Jonathan Watts – The Guardian, 06/11/2013
In the heart of Recife, a stadium pulsates with the cheers, chants and boos of more than 50,000 fans in belligerent, festive mood. Most are in their team colours, filling the ground with black, white and red, but a handful wear fancy dress: there’s an Elvis, Jesus, Superman, Centurion and Cobra (complete with giant plastic snake) adding to the carnival atmosphere already created by the batéria drummers and the pre-match barbecues and copious bottles of Skol.
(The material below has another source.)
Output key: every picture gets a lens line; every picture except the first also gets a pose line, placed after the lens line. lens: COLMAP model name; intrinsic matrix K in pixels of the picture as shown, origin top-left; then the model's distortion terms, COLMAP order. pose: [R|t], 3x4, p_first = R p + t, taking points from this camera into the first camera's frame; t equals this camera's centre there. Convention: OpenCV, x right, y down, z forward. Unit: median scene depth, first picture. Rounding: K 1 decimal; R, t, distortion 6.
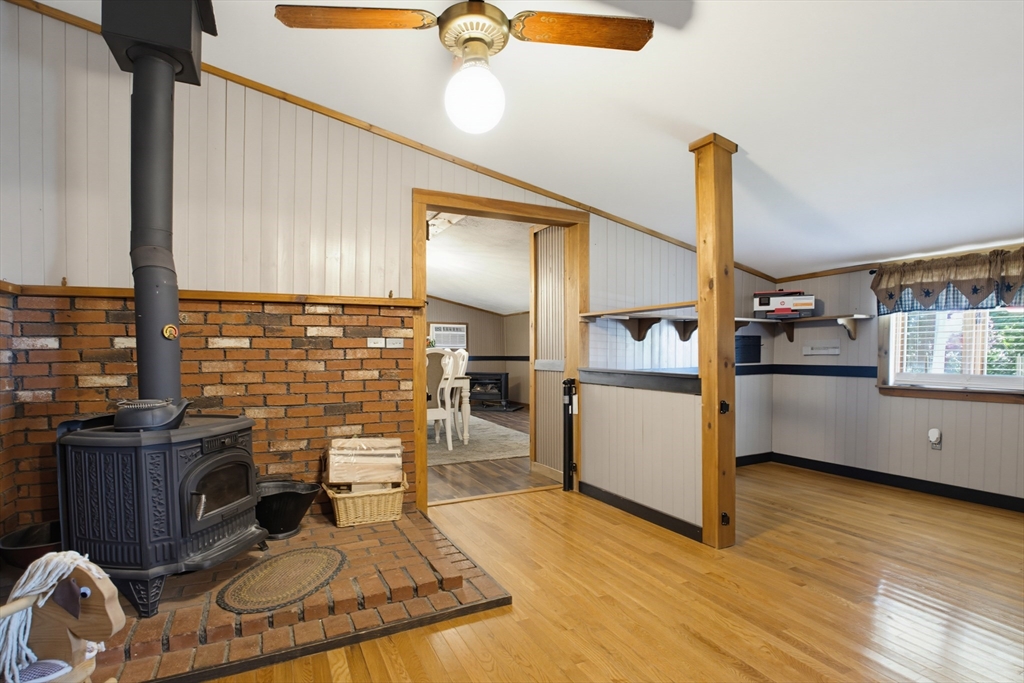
lens RADIAL K [[514.6, 0, 513.2], [0, 514.6, 349.4], [0, 0, 1]] dist [-0.004413, -0.000332]
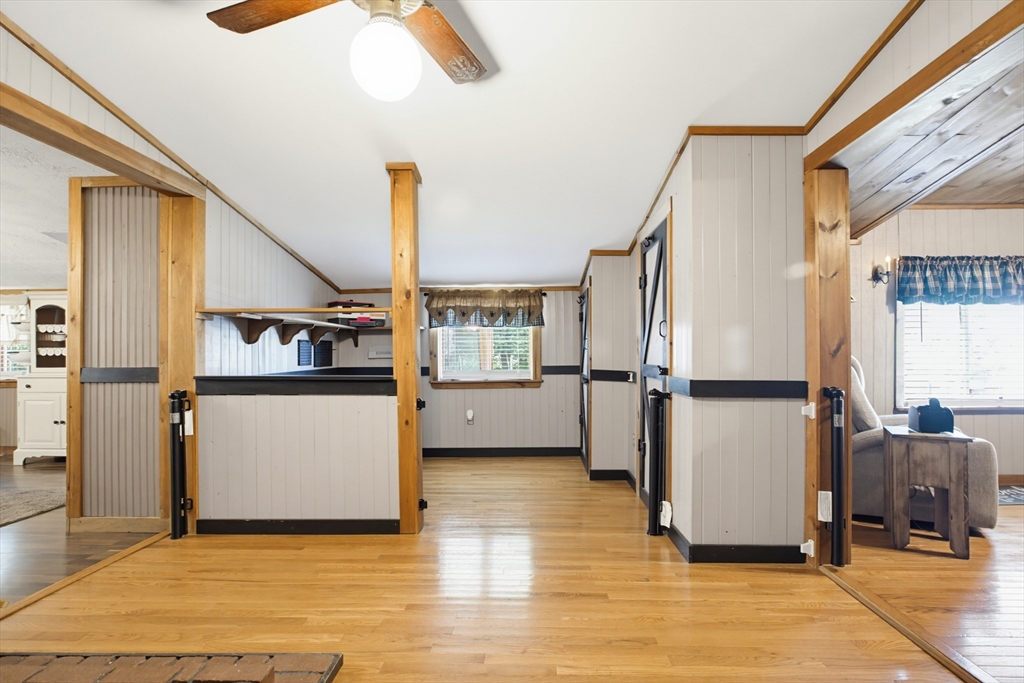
lens RADIAL K [[505.5, 0, 511.1], [0, 505.5, 326.4], [0, 0, 1]] dist [0.000697, 0.000534]
pose [[0.494589, 0.048427, 0.867777, -0.366822], [0.000011, 0.998446, -0.055726, 0.003093], [-0.869127, 0.027571, 0.493820, 0.217526]]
The football is not bad either, with occasional touches of skill that would not be out of place at the highest level. Yet this is the home of Santa Cruz, a Serie C (third-division) Brazilian club from the north-east who claim the most devoted fans in the country, perhaps even the world. More often than not, this lowly team draw more fans than giants like Flamengo, Botafogo or Fluminense. For big derbies, attendances often outstrip those of Stamford Bridge or the Etihad.
But it is also in this heartland of Brazilian and world football that you can feel the greatest unease about the changes being wrought before next year’s World Cup finals. Violence, corruption, gentrification and the poor form of the national team have eroded confidence in Brazilian football, which is undergoing a painfully accelerated transition as a result of next year’s tournament. Attendances are down, violence is rampant, and the Brazilian Football Confederation (CBF) is fending off allegations of corruption, secrecy and mismanagement of the preparations for 2014.